In July, Governor DeSantis also unveiled proposed legislation for the 2023 Legislative Session that would amend Florida’s Deceptive and Unfair Trade Practices statute to prohibit discriminatory practices by large financial institutions based on ESG social credit score metrics.

Texas announces plan to blacklist the state from involvement with selected financial companies

This follows the release of a list of ten financial companies to be blacklisted by the Comptroller of Texas, Glenn Hegar for boycotting particular energy companies.  He said in a statement: ““The environmental, social and corporate governance (ESG) movement has produced an opaque and perverse system in which some financial companies no longer make decisions in the best interest of their shareholders or their clients, but instead use their financial clout to push a social and political agenda shrouded in secrecy.”

The companies named were Blackrock, BNP Paribas, Credit Suisse, Danske Bank, Jupiter Fund Management, Nordea Bank, Schroders, Svenska Handelsbanken, Swedbank and UBS Group.
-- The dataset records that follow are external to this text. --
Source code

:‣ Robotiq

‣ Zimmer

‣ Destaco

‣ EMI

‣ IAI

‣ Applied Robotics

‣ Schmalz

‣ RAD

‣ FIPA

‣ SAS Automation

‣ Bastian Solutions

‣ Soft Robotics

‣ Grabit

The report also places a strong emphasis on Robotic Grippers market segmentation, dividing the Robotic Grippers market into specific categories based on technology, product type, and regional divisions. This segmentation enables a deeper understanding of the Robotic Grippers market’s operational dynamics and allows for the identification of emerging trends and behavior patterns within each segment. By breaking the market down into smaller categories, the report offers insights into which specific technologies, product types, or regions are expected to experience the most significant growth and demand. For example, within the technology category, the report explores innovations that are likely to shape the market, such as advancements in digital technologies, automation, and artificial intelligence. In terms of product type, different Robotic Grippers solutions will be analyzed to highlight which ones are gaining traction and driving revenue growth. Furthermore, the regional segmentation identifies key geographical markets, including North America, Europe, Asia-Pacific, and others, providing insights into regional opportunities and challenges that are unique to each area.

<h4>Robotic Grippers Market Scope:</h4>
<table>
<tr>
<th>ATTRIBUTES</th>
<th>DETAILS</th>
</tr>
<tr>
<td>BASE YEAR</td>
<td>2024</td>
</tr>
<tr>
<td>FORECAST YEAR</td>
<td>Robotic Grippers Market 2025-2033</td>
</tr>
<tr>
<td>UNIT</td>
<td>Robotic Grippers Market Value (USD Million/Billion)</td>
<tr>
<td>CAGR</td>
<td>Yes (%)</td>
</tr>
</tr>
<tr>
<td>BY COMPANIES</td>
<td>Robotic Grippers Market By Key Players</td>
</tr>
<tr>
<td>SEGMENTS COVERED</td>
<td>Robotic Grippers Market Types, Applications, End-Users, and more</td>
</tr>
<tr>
Hegar continued: “Our review focused on the boycott of energy companies, rather than a review of the entire ESG movement. This research uncovered a systemic lack of transparency that should concern every American regardless of political persuasion, especially the use of doublespeak by some financial institutions as they engage in anti-oil and gas rhetoric publicly yet present a much different story behind closed doors. This list represents our initial effort to shine a light on entities that are engaging in these practices and create some clarity for Texans whose tax dollars may be working to directly undermine our state’s economic health.”

State governmental entities subject to the investment prohibitions and divestment requirements in the statute include: Employees Retirement System of Texas, Teacher Retirement System of Texas, Texas Municipal Retirement System, Texas County and District Retirement System, Texas Emergency Services Retirement System and the Permanent School Fund.